Job 1 —
Answer these questions about the passage on interview transcription:
(a) How should you mark an irrelevant section of audio that you choose not to capture?
(b) By the rule of thumb given, how much longer than the audio does verbatim transcription take?
(c) What is the writer's own average transcription time relative to the audio?
Job 2 — How would you extend the passage on interview transcription, continuing from where it stops?

Reading passage —
------------------------------------

Sometimes people can go completely off topic, or there will be a section in the audio where you were complaining about the traffic, ordering coffee, or a phone call interrupted things. If you decide it’s not relevant to capture, just indicate with time markings what happened in square brackets: [cup smashed on the floor, 5min to clear up].

 

Once you are done with an interview, it’s a good idea to listen to it back, reading through the transcript and correcting any mistakes. The first few times you will be surprised at how often you swapped a few words, or got strange typos.

 

 

So how long will it all take?

Starting out with all this can be daunting, especially if you have a large number of interviews to transcribe. A good rule of thumb is that transcribing an interview verbatim will take between 3 and 6 times longer than the audio. So for an hour of recording, it could take as little as three hours, or as much as six to type up.

 

This sounds horrifying, and it is. I’m quite a fast typer, and have done quite a bit of transcription before, but I average between 3x and 4x the audio time. If you are slow at typing, need to pause the audio a lot, or have to put in a lot of extra descriptive detail it can take a lot longer. The tips below should help you get towards the 3x benchmark, but it’s worth planning out your time a little before you begin.

------------------------------------

(Items from a data source)
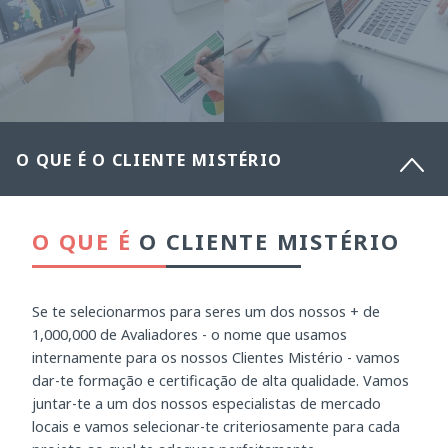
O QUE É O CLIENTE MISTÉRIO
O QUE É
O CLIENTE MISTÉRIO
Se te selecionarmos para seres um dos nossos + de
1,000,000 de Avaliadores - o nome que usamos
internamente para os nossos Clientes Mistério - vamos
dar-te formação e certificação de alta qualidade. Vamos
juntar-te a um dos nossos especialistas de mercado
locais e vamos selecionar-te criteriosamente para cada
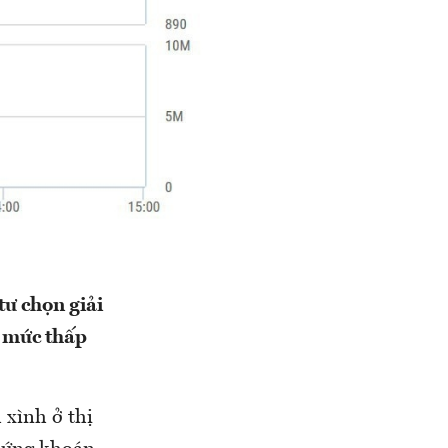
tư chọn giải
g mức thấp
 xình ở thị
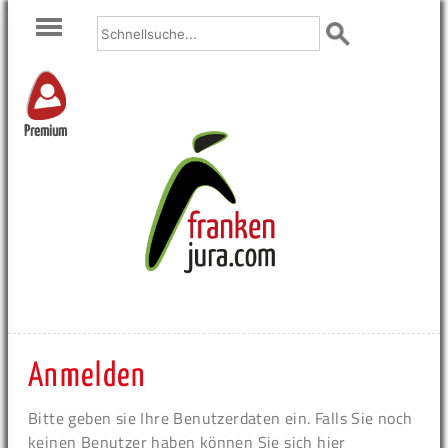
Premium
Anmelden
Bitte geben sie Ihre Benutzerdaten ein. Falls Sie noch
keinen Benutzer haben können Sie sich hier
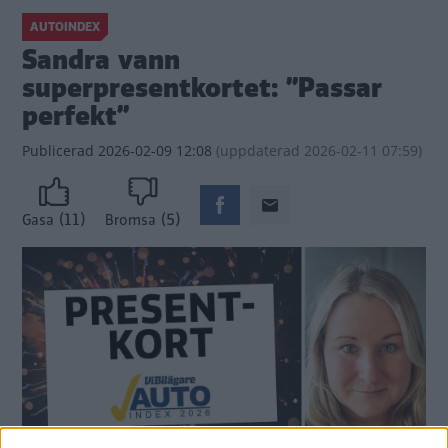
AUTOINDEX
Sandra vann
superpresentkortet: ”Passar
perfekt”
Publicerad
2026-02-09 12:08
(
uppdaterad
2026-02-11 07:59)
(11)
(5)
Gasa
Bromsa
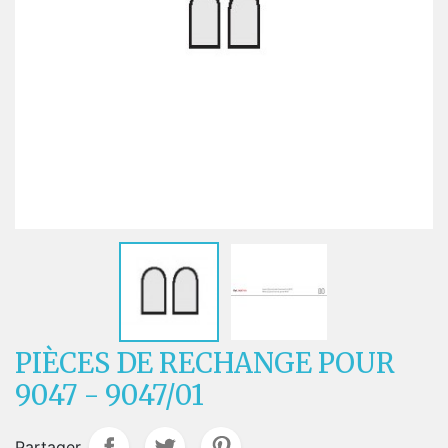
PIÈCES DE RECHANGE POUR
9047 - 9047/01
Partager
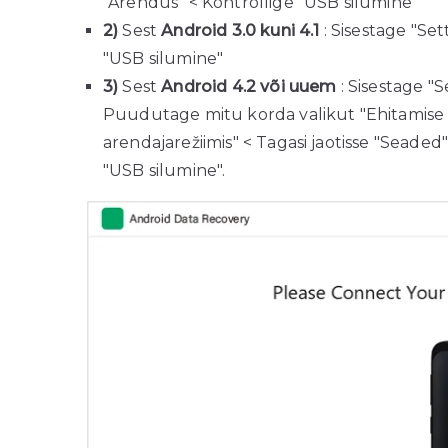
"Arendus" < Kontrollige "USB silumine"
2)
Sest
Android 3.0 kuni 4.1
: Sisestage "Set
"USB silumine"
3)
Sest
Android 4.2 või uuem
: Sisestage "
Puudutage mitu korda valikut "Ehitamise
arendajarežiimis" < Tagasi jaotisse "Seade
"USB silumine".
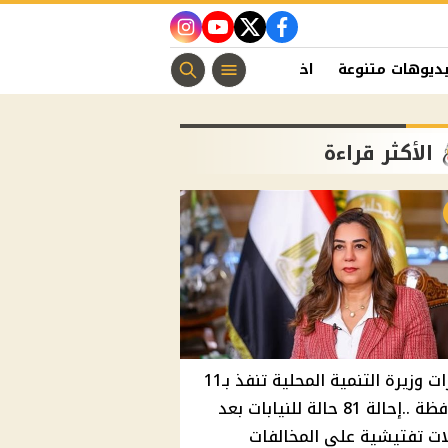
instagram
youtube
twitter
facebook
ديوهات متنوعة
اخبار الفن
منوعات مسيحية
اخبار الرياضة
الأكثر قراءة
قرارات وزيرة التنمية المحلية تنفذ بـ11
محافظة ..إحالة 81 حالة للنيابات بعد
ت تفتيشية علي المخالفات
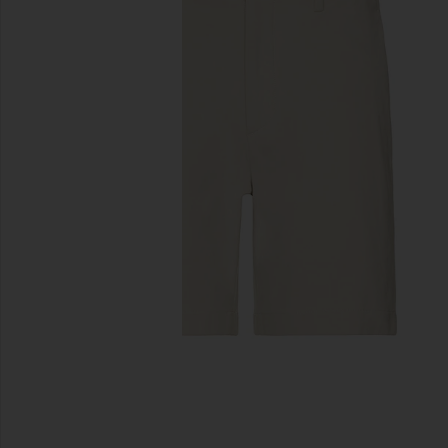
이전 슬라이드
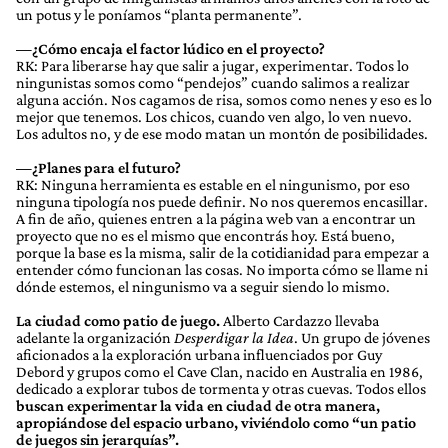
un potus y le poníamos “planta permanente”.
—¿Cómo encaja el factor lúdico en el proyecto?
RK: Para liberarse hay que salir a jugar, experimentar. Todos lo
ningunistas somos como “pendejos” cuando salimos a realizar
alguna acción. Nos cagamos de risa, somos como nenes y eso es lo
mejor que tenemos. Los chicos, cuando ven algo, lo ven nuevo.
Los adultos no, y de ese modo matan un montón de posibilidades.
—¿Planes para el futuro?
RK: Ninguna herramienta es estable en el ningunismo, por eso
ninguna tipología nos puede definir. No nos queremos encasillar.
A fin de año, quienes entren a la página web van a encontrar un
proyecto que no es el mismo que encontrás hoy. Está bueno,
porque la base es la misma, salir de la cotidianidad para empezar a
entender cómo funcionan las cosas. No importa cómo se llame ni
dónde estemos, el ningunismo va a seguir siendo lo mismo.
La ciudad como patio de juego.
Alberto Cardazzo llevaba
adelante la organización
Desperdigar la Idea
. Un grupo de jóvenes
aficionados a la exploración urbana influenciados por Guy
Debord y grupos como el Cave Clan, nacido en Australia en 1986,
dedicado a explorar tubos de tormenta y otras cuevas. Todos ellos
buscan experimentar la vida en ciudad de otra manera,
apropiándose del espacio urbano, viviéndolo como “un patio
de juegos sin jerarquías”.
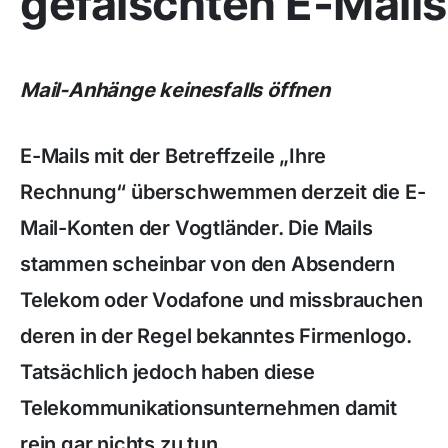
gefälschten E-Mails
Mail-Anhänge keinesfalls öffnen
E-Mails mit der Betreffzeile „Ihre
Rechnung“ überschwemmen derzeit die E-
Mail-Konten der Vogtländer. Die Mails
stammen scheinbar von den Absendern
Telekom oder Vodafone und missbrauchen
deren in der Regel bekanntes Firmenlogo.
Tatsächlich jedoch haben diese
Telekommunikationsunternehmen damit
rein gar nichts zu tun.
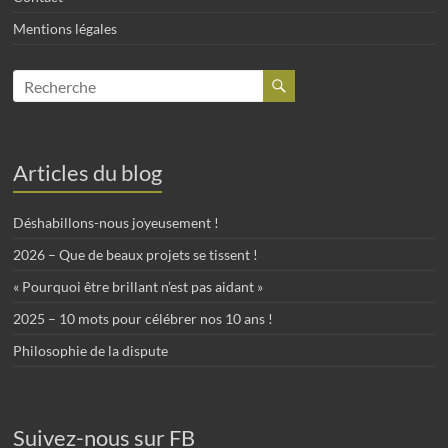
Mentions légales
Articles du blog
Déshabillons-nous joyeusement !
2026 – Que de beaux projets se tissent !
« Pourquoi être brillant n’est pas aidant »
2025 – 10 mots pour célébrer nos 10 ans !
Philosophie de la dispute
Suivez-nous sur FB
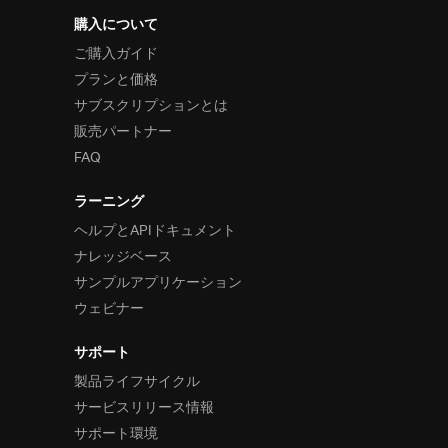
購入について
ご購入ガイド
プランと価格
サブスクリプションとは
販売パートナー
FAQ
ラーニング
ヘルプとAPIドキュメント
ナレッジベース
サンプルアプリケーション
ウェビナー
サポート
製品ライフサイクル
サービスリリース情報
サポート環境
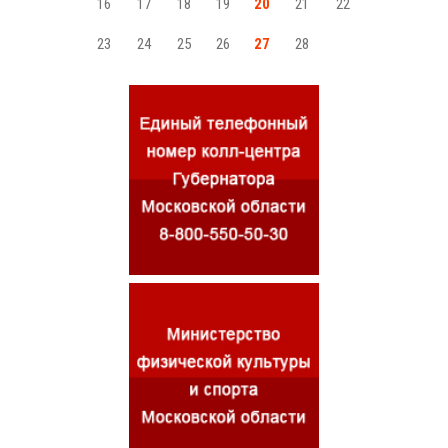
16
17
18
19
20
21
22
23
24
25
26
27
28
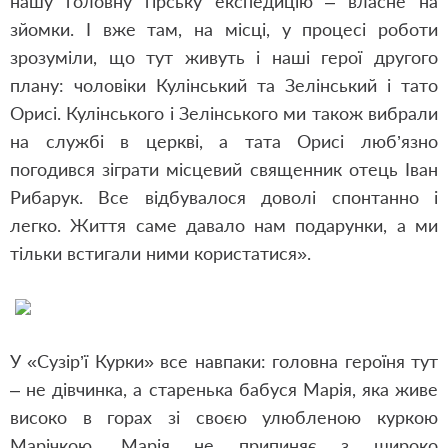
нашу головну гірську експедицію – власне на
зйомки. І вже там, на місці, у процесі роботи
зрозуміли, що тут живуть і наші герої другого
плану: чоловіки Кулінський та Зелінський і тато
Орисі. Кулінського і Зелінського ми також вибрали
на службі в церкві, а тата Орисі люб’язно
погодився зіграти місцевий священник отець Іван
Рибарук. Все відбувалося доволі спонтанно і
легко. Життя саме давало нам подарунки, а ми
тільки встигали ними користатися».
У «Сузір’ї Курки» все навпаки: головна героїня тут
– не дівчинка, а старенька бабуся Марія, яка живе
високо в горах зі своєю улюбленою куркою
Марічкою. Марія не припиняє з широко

------------------------------------

Answer 1 —
(a) With time markings in square brackets that say what happened.
(b) Between 3 and 6 times longer than the audio.
(c) Between 3x and 4x the audio time.

Answer 2 —
If you have twenty interviews each lasting on average 1 hour, you should probably plan for at least 60 hours of transcription time. You are looking at nearly 9 days or two weeks of work at a standard 9-5 work day. I don’t say this to frighten you, just to mentally acclimatise you to the task ahead!

 

It’s also worth noting that transcription is very intensive work. You will be frantically typing as fast as you can, and it requires extreme mental concentration to listen and type simultaneously, while also watching for errors and fixing typos. I don’t think most people could just do two or three hour sessions at a time without going a little crazy! So you need to plan in some breaks, or at least some different non-typing work.

 

If this sounds insurmountable, don’t panic. Just spread out the work, especially if you can do the transcripts after each interview, instead of in one huge batch. This is generally better since you can review one interview before you do the next one, giving you a chance to change how you ask questions and cover any gaps. Transcription can also be quite engrossing (since you can’t possibly do anything else at the same time), and it’s nice to see the hours ticking off.

 

 

 

So how can you make this faster?

You need to set up your computer (or laptop) to be a professional transcribing station, where you can hear the audio, start and stop it easily, and type comfortably for a long period of time.

 

Even if you type really fast, you won’t be able to keep up with the speed that people speak, meaning you will have to frequently start and stop the audio to catch up. Most professionals will use a ‘foot-pedal’ to do this, so that they don’t have to stop typing, come out of the word processing software and pause an audio player. Even if you are playing audio from a dictaphone next to you, going away from the keyboard, stopping and starting the buttons on the dictaphone and coming back to type again quickly becomes tedious.

 

A foot-pedal lets you start and stop the audio by tapping with your foot (or toe) and often has additional buttons to rewind a little (very useful) or fast-forward through the audio. Now, these cost around £30/$40 or more, but can be a worthwhile investment. However, it’s also worth checking to see if you can borrow one from a colleague, or even if your department or library has one for hire.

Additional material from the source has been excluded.